▶ [Given passage]:
OP here. Thanks for all the input. (Keep it coming.) Like I said, I have a pair of Estwings that have given years of service, and are far from worn out. And, I have air nailers, frame, finish and brad. I've made my living with tools, but more wrenches than claw hammers. I appreciate good tools. Most of my nail bangin' has been for "fun."And I have the hammers that I need. But sometimes that milled face framer leaves a mark. And the finish hammer ain't quite got the hit. It seems like I've built more decks than houses lately. 

I'm gonna go shopping. I just figured I'd see what you all liked. And MTN R, you're probably right. Maybe I do deserve that Stilleto. Maybe Santa will bring me one. (Who am I kidding? Santa's cheaper than me.)


----------



## carpdad (Oct 11, 2010)

I was breaking some old garage slab around garage door tracks. The tracks were buried in the slab but they needed adjustment. First door I used old fiberglass handle hammer. Second door I used stanley antivibe hammer that I just got. Hammer and chisel. Just using the tools that were handy and not really thinking about more appropriate concrete breaking tools.
Stanley was very good to my elbow and now I'm a believer. I also like smooth face hammers. Stanley also has magnet nail holder.


----------



## mark sr (Jun 13, 2017)

> Stanley was very good to my elbow and now I'm a believer



Good to know!

▶ [Requirement 1]: Swap "garage" for "shed" in the hammer thread between "I was breaking" and "(Jun 13, 2017)", inclusive, and give that stretch with the change made.
The hammer thread and the listing were taken from unrelated sources.

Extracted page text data
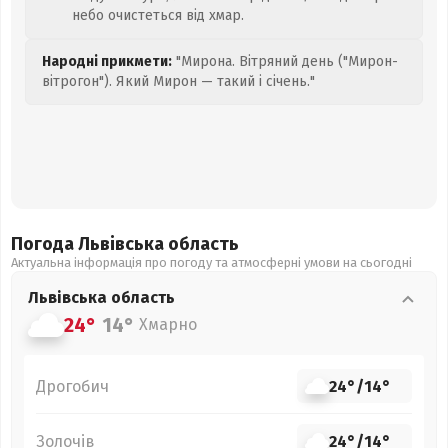
небо очистеться від хмар.
Народні прикмети:
"Мирона. Вітряний день ("Мирон-
вітрогон"). Який Мирон — такий і січень."
Погода Львівська
область
Актуальна інформація про погоду та атмосферні умови на сьогодні
Львівська
область
24°
14°
Хмарно
Дрогобич
24°
/
14°
Золочів
24°
/
14°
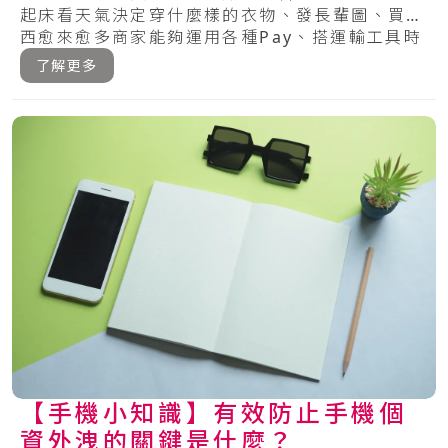
起床看天氣決定穿什麼樣的衣物、發長輩圖、買東
西愈來愈多商家能夠運用各種Pay、搭運輸工具時
可.....
了解更多
【手機小知識】有效防止手機個
資外洩的關鍵是什麼？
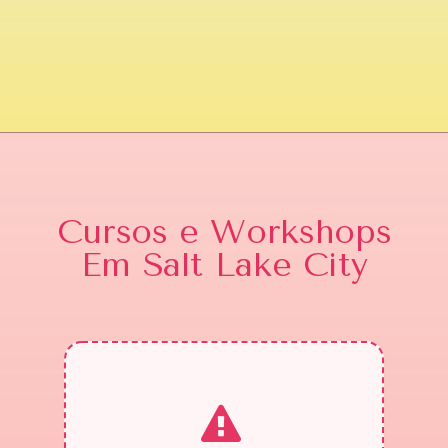
Cursos e Workshops
Em Salt Lake City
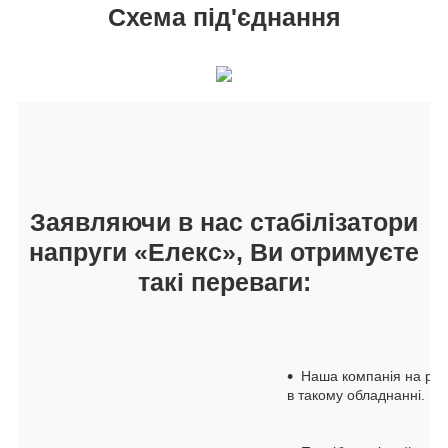
Схема під'єднання
Заявляючи в нас стабілізатори
напруги «Елекс», Ви отримуєте
такі переваги:
Наша компанія на рин
в такому обладнанні.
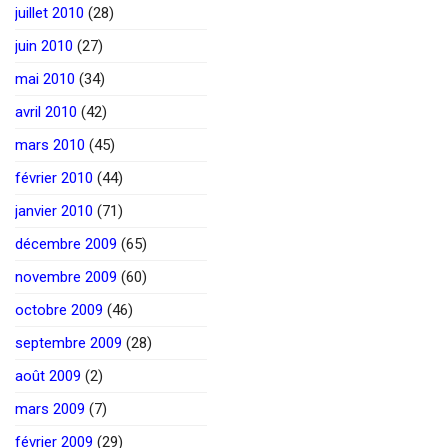
juillet 2010
(28)
juin 2010
(27)
mai 2010
(34)
avril 2010
(42)
mars 2010
(45)
février 2010
(44)
janvier 2010
(71)
décembre 2009
(65)
novembre 2009
(60)
octobre 2009
(46)
septembre 2009
(28)
août 2009
(2)
mars 2009
(7)
février 2009
(29)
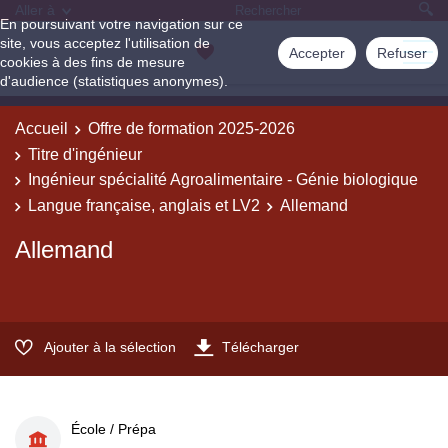
Aller à
En poursuivant votre navigation sur ce
site, vous acceptez l'utilisation de
Accepter
Refuser
cookies à des fins de mesure
d'audience (statistiques anonymes).
Accueil
Offre de formation 2025-2026
Titre d'ingénieur
Ingénieur spécialité Agroalimentaire - Génie biologique
Langue française, anglais et LV2
Allemand
Allemand
Ajouter à la sélection
Télécharger
École / Prépa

▶ [Requirement 2]: Extract from the listing the lines between the one holding "起床看天氣決定穿什麼樣的衣物、發長輩圖、買東" and the end of the listing, inclusive, reproducing them verbatim and leaving out the picture markers.

▶ [Task response 1]:
I was breaking some old shed slab around shed door tracks. The tracks were buried in the slab but they needed adjustment. First door I used old fiberglass handle hammer. Second door I used stanley antivibe hammer that I just got. Hammer and chisel. Just using the tools that were handy and not really thinking about more appropriate concrete breaking tools.
Stanley was very good to my elbow and now I'm a believer. I also like smooth face hammers. Stanley also has magnet nail holder.


----------



## mark sr (Jun 13, 2017)

▶ [Task response 2]:
起床看天氣決定穿什麼樣的衣物、發長輩圖、買東
西愈來愈多商家能夠運用各種Pay、搭運輸工具時
可.....
了解更多
【手機小知識】有效防止手機個
資外洩的關鍵是什麼？
Cursos e Workshops
Em Salt Lake City
Схема під'єднання
Заявляючи в нас стабілізатори
напруги «Елекс», Ви отримуєте
такі переваги:
Наша компанія на рин
в такому обладнанні.
juillet 2010
(28)
juin 2010
(27)
mai 2010
(34)
avril 2010
(42)
mars 2010
(45)
février 2010
(44)
janvier 2010
(71)
décembre 2009
(65)
novembre 2009
(60)
octobre 2009
(46)
septembre 2009
(28)
août 2009
(2)
mars 2009
(7)
février 2009
(29)
Aller à
En poursuivant votre navigation sur ce
site, vous acceptez l'utilisation de
Accepter
Refuser
cookies à des fins de mesure
d'audience (statistiques anonymes).
Accueil
Offre de formation 2025-2026
Titre d'ingénieur
Ingénieur spécialité Agroalimentaire - Génie biologique
Langue française, anglais et LV2
Allemand
Allemand
Ajouter à la sélection
Télécharger
École / Prépa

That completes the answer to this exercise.